$$\sum\limits_{n=1}^{\infty} \left(\frac{1}{4 n-3}+\frac{1}{4 n-1}-\frac{1}{2 n}\right) = \;?$$
I have been trying to see if it can be written as sum of two telescope terms but it looks tricky. Any help ?
$$\sum\limits_{n=1}^{\infty} \left(\frac{1}{4 n-3}+\frac{1}{4 n-1}-\frac{1}{2 n}\right) = \;?$$
I have been trying to see if it can be written as sum of two telescope terms but it looks tricky. Any help ?
Hint:
You might compare the partial sum for $n=1$ to $k$ with $\frac11 -\frac12+\frac13 -\frac14+\cdots -\frac1{4k}$, which has a well known limit.
Added:
If you do, you will find the difference is $\left(\frac12-\frac14\right)+\left(\frac16-\frac18\right)+\cdots+\left(\frac1{4k+2}-\frac1{4k}\right)$ which is half $\frac11 -\frac12+\frac13 -\frac14+\cdots -\frac1{2k}$.
So the limit of the original sum is $$\log_e 2 + \frac12 \log_e 2 \\=\frac32 \,\log_e 2.$$
Hint: The sum is a rearrangement of the terms of the alternating harmonic series.
Can you find a series to compare term-wise to? Note that $-\frac{1}{2n} = - \frac{1}{4n} - \frac{1}{4n}$.
Since everyone is very hectic in the comments, let me be clear here:
The sum converges. The rearrangement itself is not enough to prove this, of course, since the harmonic series converges conditionally.
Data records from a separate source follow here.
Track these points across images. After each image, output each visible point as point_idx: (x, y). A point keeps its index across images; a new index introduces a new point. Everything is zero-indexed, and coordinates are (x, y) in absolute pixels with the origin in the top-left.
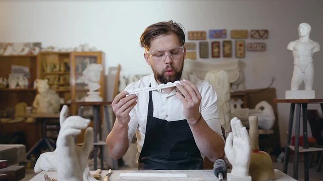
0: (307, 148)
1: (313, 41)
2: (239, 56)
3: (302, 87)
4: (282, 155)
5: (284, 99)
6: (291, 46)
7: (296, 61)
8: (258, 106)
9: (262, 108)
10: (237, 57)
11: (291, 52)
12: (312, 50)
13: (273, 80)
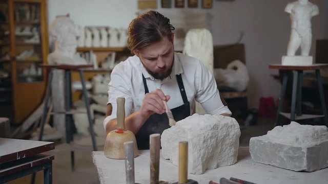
0: (301, 115)
1: (312, 4)
2: (205, 5)
3: (298, 53)
4: (250, 118)
5: (279, 65)
6: (289, 9)
7: (294, 25)
8: (231, 65)
9: (235, 68)
10: (203, 7)
11: (288, 14)
12: (311, 13)
13: (242, 35)
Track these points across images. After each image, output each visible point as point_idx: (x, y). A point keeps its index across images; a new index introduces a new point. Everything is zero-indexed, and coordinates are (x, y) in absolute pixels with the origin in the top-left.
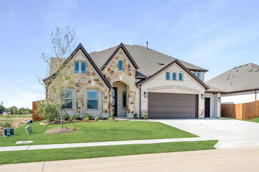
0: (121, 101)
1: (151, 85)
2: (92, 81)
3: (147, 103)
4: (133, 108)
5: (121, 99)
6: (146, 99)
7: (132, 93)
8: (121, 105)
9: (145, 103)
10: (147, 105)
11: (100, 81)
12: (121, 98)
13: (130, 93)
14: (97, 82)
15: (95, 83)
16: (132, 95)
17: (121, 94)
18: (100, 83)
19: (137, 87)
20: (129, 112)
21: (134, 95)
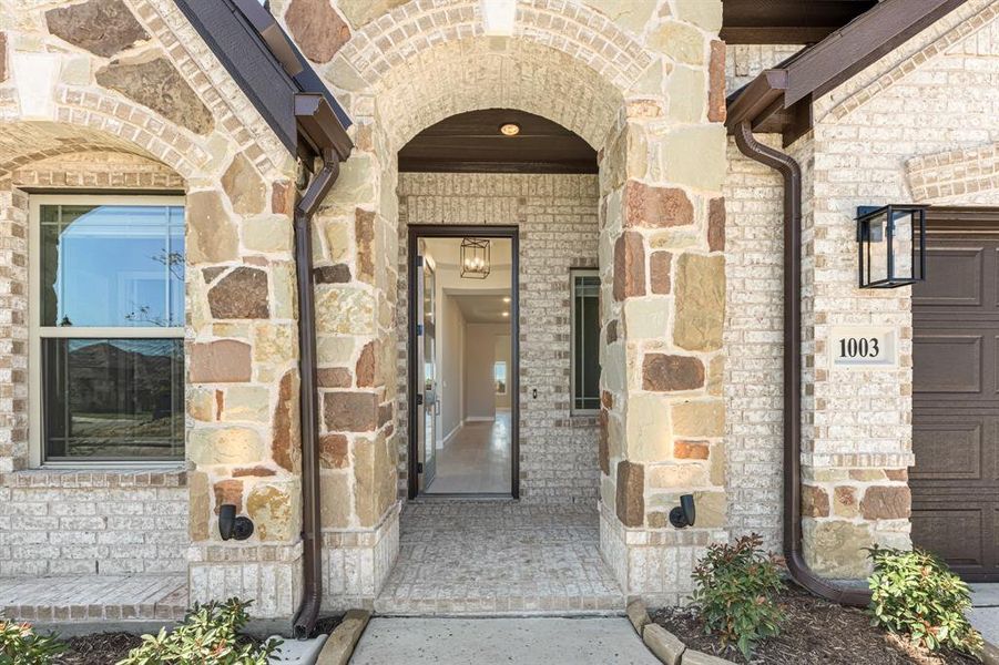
0: (559, 355)
1: (958, 106)
2: (29, 46)
3: (894, 371)
4: (690, 449)
5: (559, 337)
6: (891, 316)
7: (666, 222)
8: (558, 389)
9: (878, 370)
10: (907, 404)
11: (155, 44)
12: (555, 329)
13: (638, 218)
14: (104, 51)
15: (65, 75)
16: (676, 252)
17: (557, 287)
18: (141, 70)
19: (746, 150)
20: (631, 513)
21: (702, 247)
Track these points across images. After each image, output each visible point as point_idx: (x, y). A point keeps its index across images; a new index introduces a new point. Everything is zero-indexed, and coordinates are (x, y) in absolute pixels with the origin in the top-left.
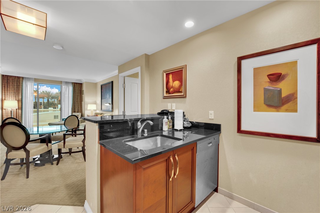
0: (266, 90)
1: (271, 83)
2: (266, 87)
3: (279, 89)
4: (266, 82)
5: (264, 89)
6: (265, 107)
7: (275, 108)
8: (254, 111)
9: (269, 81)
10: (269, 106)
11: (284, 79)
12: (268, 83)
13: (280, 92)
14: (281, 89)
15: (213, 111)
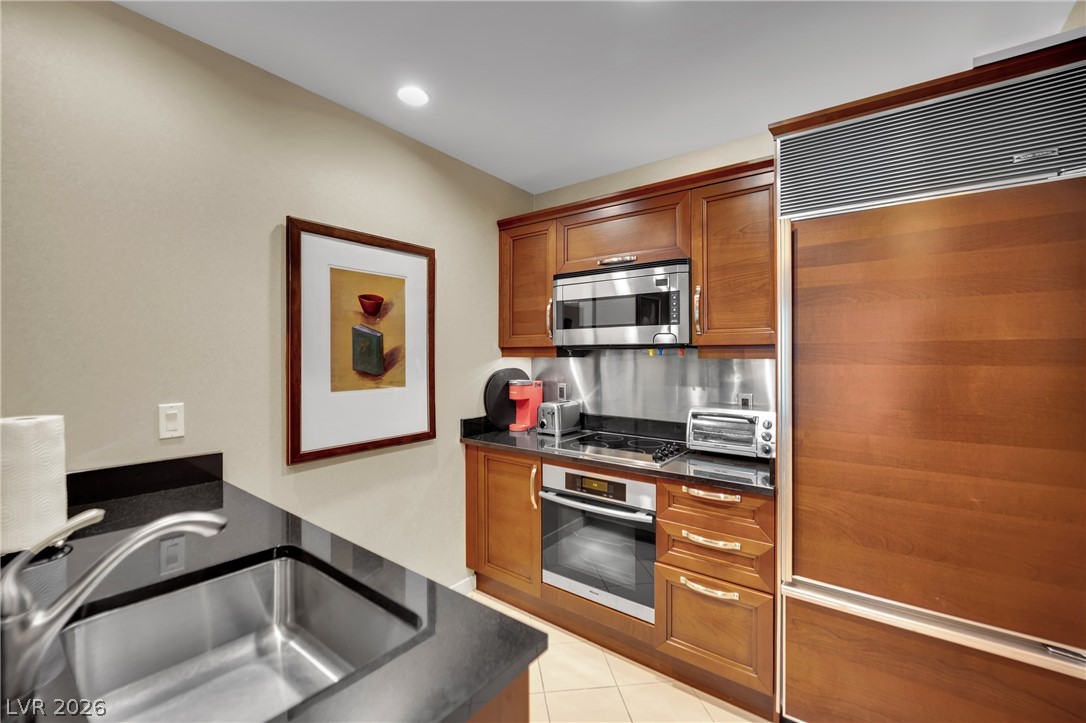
0: (357, 334)
1: (366, 318)
2: (357, 327)
3: (379, 335)
4: (356, 313)
5: (354, 329)
6: (354, 376)
7: (374, 380)
8: (334, 389)
9: (362, 310)
10: (364, 374)
11: (386, 313)
12: (360, 317)
13: (380, 340)
14: (382, 336)
15: (182, 404)
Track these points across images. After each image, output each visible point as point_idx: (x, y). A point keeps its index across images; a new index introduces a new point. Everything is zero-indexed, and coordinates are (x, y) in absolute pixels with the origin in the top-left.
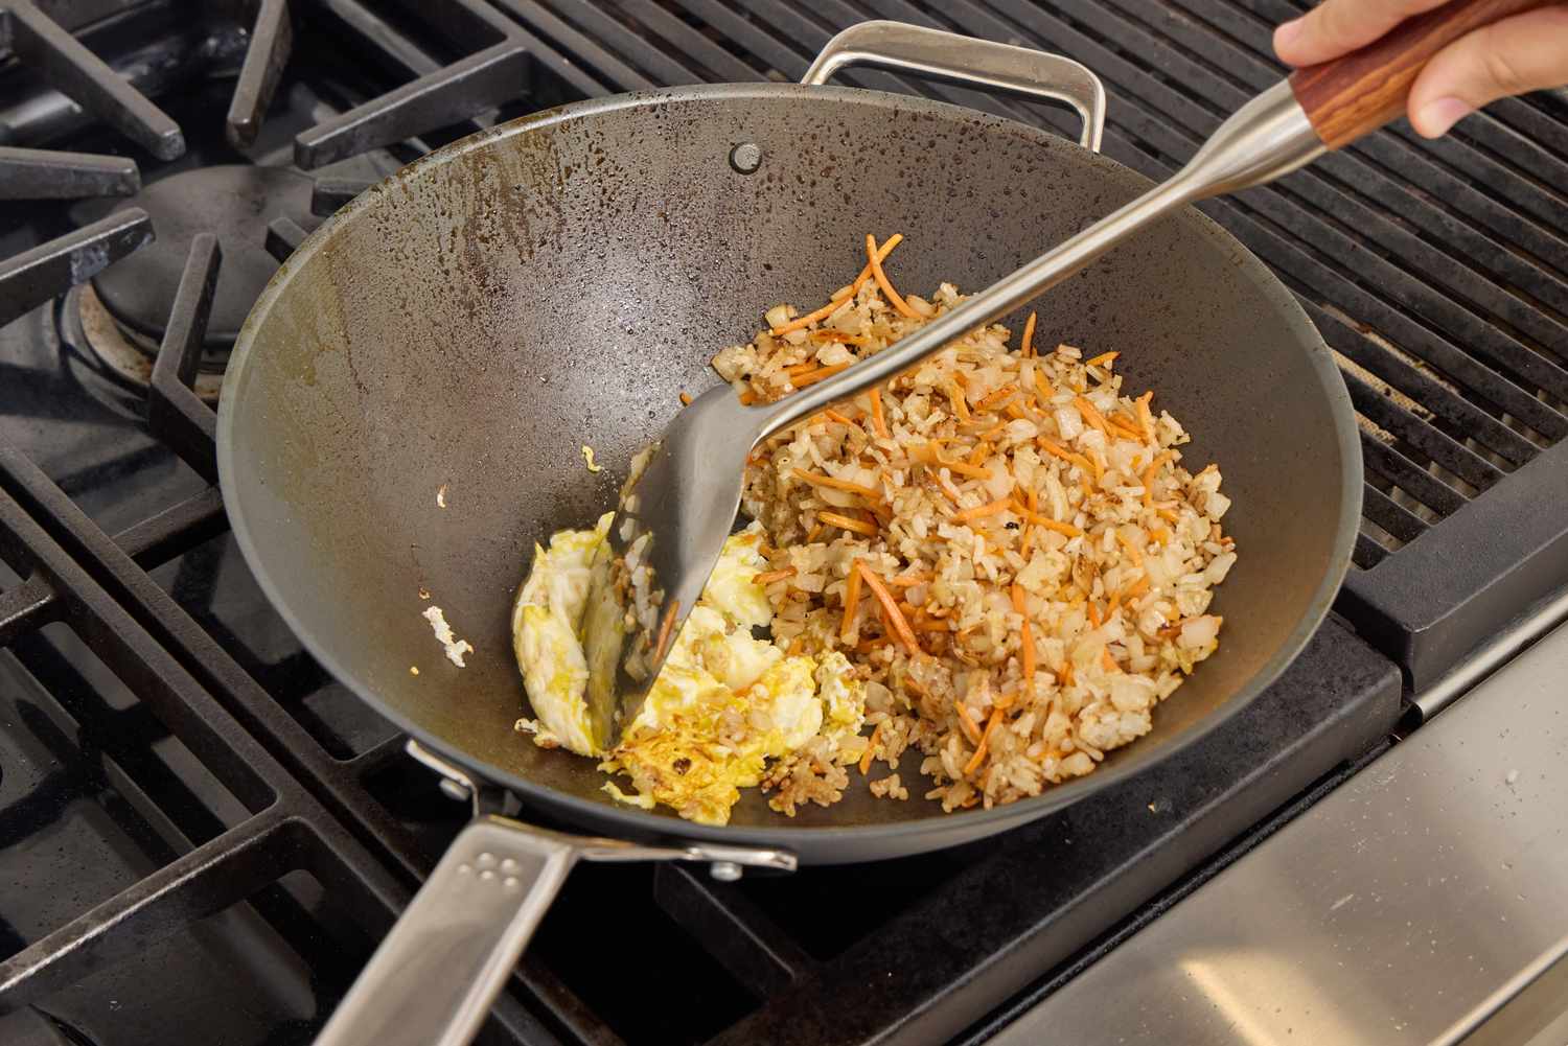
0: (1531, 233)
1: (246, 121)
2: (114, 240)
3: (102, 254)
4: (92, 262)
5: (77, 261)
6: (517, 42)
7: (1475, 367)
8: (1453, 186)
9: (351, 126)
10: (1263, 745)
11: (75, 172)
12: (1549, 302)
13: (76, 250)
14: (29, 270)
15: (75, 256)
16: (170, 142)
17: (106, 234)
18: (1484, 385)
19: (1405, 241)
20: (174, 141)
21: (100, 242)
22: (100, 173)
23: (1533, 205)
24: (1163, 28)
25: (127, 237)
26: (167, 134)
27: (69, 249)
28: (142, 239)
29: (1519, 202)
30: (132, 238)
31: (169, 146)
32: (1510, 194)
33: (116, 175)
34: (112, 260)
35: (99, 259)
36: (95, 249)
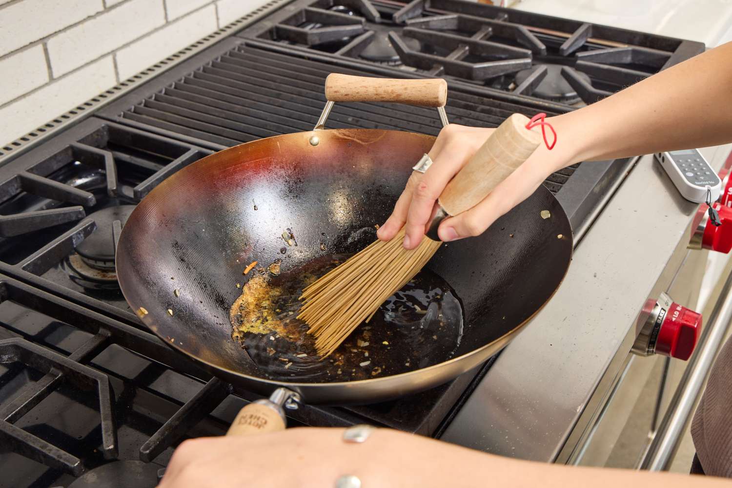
1: (115, 188)
2: (85, 230)
3: (82, 235)
4: (79, 239)
5: (74, 238)
6: (194, 150)
9: (151, 182)
11: (63, 213)
13: (73, 235)
14: (60, 243)
15: (73, 237)
16: (91, 199)
17: (82, 228)
20: (92, 199)
21: (81, 231)
22: (71, 212)
25: (89, 228)
26: (90, 197)
27: (71, 235)
28: (93, 229)
30: (91, 229)
31: (91, 201)
33: (77, 212)
34: (85, 237)
35: (82, 237)
36: (80, 234)
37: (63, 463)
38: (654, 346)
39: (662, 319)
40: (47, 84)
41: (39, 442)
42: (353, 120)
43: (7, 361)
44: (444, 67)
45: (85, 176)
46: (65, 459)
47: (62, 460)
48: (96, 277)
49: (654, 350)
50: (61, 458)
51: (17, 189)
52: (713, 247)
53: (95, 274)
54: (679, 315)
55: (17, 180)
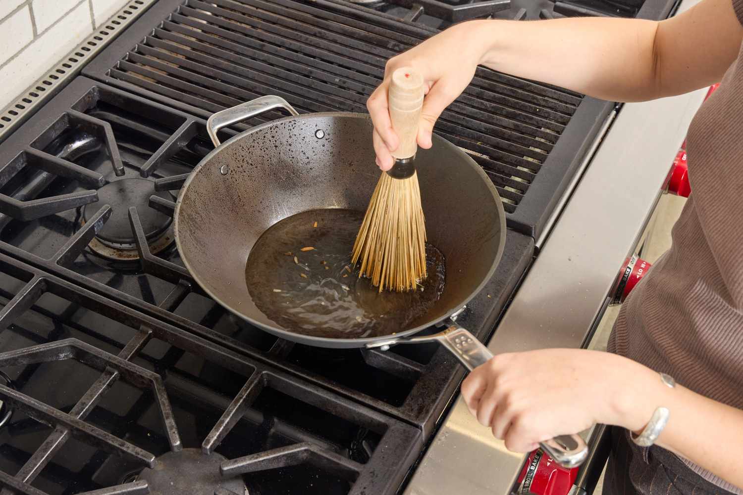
0: (509, 100)
1: (122, 168)
2: (104, 217)
3: (102, 222)
4: (100, 226)
5: (96, 227)
6: (191, 119)
7: (513, 145)
8: (482, 92)
10: (508, 270)
12: (523, 120)
13: (95, 224)
15: (94, 226)
17: (101, 216)
18: (517, 150)
19: (477, 113)
21: (100, 219)
22: (87, 197)
23: (505, 92)
24: (376, 64)
25: (106, 215)
26: (100, 178)
27: (92, 224)
28: (110, 214)
29: (501, 91)
30: (108, 215)
31: (102, 181)
32: (498, 90)
33: (92, 196)
34: (104, 223)
35: (101, 224)
36: (100, 222)
37: (140, 459)
38: (620, 299)
39: (628, 277)
40: (32, 42)
41: (117, 440)
42: (340, 80)
43: (64, 358)
44: (424, 7)
45: (77, 138)
46: (142, 455)
47: (139, 456)
48: (112, 257)
49: (620, 302)
50: (139, 454)
51: (23, 164)
52: (678, 193)
53: (111, 253)
54: (642, 272)
55: (22, 155)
However, my hint that it is a rearrangement was to hint at the possibility that we can use a comparison to prove it.
Full solution
$ \sum \left( \frac{1}{4n-3} + \frac{1}{4n-1} - \frac{1}{4n} - \frac{1}{4n} \right) = \sum \left(\frac{1}{4n-3} - \frac{1}{4n-2} + \frac{1}{4n-1} - \frac{1}{4n}\right) + \sum \left( \frac{1}{4n-2} - \frac{1}{4n}\right).$
$= \ln 2 + \frac{1}{2} \sum \left( \frac{1}{2n-1} - \frac{1}{2n} \right) = \frac{3}{2} \ln 2.$
$$\sum\limits_{n=1}^k \left(\frac{1}{4 n-3}+\frac{1}{4 n-1}-\frac{1}{2 n}\right) =1-\frac12+\frac13-\frac14+\cdots-\frac{1}{2k} + \sum\limits_{n=k}^{2k-1} \frac{1}{2n+1}$$
Can you evaluate the limits of the two series on the right-hand side?